Professional Development
Theme(s) card, MethodKit for Professional Development
Card 58 of 66 · MethodKit for Professional Development
  • ThemeDirection & Goals
  • CardCard 58 of 66
  • Questions5 to explore
Direction & Goals

Theme(s)

Patterns in things that interest you

The things that keep catching your attention across different contexts are often pointing at something more central to you than you realise.

Themes are the recurring patterns in what you are drawn to, what you find yourself reading about, the problems you keep wanting to solve, the kinds of work that feel alive rather than routine. They tend to show up across multiple areas of life, not just in your job title or your official specialisation.

Identifying your themes is one of the more useful things you can do when thinking about direction. Not because you need to turn everything into a career, but because themes tell you something about what your work could be built around, what kinds of problems you would stay interested in long enough to actually get good at.

Themes are also more durable than specific roles or industries. The specific job changes; the underlying theme often persists. Someone drawn to making complex things legible might do that as a teacher, a designer, a writer, or a product manager. Recognising the theme underneath the role gives you more flexibility about where to go next.

How to work on it

Practical ways to reflect on and develop this dimension of your working life. How it tends to look at different stages of a career, and where to put your attention.

Look for the pattern

Review the projects, books, conversations, and problems you have found genuinely engaging over the past few years. What do they have in common? Early in a career, the themes may be hard to see; they usually get clearer with more data points.

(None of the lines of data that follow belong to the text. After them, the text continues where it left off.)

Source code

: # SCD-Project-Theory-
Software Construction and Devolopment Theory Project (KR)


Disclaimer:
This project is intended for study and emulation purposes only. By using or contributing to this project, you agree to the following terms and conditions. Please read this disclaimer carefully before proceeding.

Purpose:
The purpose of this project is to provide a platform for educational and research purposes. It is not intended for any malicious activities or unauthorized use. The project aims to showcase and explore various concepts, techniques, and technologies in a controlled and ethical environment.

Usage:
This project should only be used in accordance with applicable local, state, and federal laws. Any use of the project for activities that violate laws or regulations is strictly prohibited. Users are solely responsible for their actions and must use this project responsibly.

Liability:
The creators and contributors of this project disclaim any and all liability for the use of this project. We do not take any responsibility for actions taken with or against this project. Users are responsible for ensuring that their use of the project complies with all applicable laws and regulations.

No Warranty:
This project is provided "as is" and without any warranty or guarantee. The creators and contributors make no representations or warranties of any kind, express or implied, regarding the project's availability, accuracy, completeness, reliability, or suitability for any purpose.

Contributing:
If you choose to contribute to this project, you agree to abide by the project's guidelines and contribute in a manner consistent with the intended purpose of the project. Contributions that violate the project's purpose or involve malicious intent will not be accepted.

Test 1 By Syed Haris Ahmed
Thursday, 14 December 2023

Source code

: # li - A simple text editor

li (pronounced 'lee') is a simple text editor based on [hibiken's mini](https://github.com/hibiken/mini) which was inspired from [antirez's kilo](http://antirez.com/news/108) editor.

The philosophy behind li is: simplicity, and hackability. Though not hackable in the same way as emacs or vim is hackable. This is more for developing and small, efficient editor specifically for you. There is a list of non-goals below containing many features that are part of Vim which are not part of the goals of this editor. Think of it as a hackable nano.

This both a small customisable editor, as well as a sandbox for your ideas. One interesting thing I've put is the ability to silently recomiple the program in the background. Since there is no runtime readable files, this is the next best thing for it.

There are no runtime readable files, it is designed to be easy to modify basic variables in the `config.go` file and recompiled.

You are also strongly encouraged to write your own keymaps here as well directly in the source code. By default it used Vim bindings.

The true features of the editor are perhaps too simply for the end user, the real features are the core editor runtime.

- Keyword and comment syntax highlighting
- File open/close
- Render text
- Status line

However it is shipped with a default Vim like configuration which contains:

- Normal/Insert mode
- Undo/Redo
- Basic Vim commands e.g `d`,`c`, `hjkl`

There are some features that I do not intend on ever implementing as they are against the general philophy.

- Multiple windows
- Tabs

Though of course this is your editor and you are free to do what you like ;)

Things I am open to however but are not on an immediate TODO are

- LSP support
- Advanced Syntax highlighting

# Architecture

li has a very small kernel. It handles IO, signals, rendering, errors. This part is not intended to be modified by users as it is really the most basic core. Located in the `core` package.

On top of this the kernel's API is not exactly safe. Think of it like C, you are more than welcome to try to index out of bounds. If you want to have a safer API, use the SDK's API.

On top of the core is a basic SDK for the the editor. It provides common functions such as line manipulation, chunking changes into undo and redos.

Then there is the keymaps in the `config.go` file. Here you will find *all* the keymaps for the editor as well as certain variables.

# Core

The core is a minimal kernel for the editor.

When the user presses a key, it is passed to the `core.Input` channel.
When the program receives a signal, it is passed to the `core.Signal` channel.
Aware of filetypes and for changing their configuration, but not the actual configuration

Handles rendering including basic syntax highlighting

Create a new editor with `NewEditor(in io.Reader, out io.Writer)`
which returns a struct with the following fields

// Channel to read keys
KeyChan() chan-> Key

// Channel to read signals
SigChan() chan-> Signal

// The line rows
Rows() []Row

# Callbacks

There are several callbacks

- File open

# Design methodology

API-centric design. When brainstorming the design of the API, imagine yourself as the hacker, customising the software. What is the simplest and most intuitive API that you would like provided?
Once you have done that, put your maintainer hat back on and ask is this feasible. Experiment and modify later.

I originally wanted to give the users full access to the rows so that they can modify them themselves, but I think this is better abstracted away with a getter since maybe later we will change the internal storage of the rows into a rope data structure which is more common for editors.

Test it against your daily work

Ask whether the themes you identify actually show up in how you spend your time. If there is a gap between what moves you and what you do all day, that is worth knowing.

Use it to spot direction

When you are choosing between options, checking which one lets you work more within your themes is a practical way to use this kind of self-knowledge. It does not decide for you, but it gives you useful information.

Questions to explore

Use these on your own or in a group. There are no right answers, only better conversations.

  1. What topics or problems do you find yourself drawn to across different parts of your life, not just at work?

  2. If you look at the work you have found most satisfying, what do those experiences have in common?

  3. Are there themes you have been quietly following without naming them?

  4. How much of your current work aligns with the themes that genuinely interest you?

  5. If you built your next chapter around a theme rather than a job title, what would that look like?

Things to notice

  • Themes can become a way of staying in your comfort zone if you only ever pursue what already interests you. Sometimes the work that develops you is not yet in your theme.
  • Having multiple strong themes is not a problem, but it can make direction feel harder than it needs to be. Choosing which theme to let guide a particular chapter of your career is a real decision.
  • Themes that feel core to you can also be hard for others to see from the outside. You may need to do the work of naming them in order to pursue work that actually lets you use them.